[[ DATA PROVIDED, beginning ]]

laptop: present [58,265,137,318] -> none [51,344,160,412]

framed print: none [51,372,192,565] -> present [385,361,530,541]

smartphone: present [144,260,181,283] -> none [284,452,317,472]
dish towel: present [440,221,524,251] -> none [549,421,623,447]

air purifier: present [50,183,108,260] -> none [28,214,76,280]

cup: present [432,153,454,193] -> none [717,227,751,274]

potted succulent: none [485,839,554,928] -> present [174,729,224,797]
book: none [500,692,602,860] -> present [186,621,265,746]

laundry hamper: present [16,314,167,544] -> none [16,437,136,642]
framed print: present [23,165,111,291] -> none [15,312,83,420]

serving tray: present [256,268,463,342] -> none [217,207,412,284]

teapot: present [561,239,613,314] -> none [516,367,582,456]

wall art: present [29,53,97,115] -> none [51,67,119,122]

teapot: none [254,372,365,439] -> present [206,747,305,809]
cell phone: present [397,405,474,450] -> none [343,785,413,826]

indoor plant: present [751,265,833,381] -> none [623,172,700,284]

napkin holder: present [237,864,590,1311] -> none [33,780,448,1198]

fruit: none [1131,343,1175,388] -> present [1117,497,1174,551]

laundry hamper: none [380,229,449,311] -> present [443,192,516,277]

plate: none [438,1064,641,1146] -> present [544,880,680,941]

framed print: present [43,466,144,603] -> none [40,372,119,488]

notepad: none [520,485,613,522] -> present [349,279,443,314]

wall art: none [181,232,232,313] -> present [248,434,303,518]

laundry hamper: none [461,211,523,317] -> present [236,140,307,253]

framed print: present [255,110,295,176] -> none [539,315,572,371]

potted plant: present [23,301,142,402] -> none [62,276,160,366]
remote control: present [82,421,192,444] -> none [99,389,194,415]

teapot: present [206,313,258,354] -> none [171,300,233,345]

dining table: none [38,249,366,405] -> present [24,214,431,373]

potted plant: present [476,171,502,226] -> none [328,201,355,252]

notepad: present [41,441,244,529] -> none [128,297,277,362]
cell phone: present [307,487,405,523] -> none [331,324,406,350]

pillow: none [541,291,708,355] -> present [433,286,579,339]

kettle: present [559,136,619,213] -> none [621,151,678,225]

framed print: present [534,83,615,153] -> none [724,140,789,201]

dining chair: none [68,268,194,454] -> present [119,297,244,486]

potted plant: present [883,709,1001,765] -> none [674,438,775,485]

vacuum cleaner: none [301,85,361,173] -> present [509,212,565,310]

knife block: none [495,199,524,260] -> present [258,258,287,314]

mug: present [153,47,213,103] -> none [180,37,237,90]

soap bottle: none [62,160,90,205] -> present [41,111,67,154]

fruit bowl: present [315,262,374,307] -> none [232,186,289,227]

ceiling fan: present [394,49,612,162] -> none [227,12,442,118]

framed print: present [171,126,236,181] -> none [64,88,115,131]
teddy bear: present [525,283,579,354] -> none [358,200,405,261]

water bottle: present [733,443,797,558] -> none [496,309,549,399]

[[ DATA PROVIDED, end ]]

JOB ITEM:
Your answer must be the line containing "notepad: none [520,485,613,522]" and every line after it through the end of the records above, reproduced exactly and alone.

RESPONSE AREA:
notepad: none [520,485,613,522] -> present [349,279,443,314]

wall art: none [181,232,232,313] -> present [248,434,303,518]

laundry hamper: none [461,211,523,317] -> present [236,140,307,253]

framed print: present [255,110,295,176] -> none [539,315,572,371]

potted plant: present [23,301,142,402] -> none [62,276,160,366]
remote control: present [82,421,192,444] -> none [99,389,194,415]

teapot: present [206,313,258,354] -> none [171,300,233,345]

dining table: none [38,249,366,405] -> present [24,214,431,373]

potted plant: present [476,171,502,226] -> none [328,201,355,252]

notepad: present [41,441,244,529] -> none [128,297,277,362]
cell phone: present [307,487,405,523] -> none [331,324,406,350]

pillow: none [541,291,708,355] -> present [433,286,579,339]

kettle: present [559,136,619,213] -> none [621,151,678,225]

framed print: present [534,83,615,153] -> none [724,140,789,201]

dining chair: none [68,268,194,454] -> present [119,297,244,486]

potted plant: present [883,709,1001,765] -> none [674,438,775,485]

vacuum cleaner: none [301,85,361,173] -> present [509,212,565,310]

knife block: none [495,199,524,260] -> present [258,258,287,314]

mug: present [153,47,213,103] -> none [180,37,237,90]

soap bottle: none [62,160,90,205] -> present [41,111,67,154]

fruit bowl: present [315,262,374,307] -> none [232,186,289,227]

ceiling fan: present [394,49,612,162] -> none [227,12,442,118]

framed print: present [171,126,236,181] -> none [64,88,115,131]
teddy bear: present [525,283,579,354] -> none [358,200,405,261]

water bottle: present [733,443,797,558] -> none [496,309,549,399]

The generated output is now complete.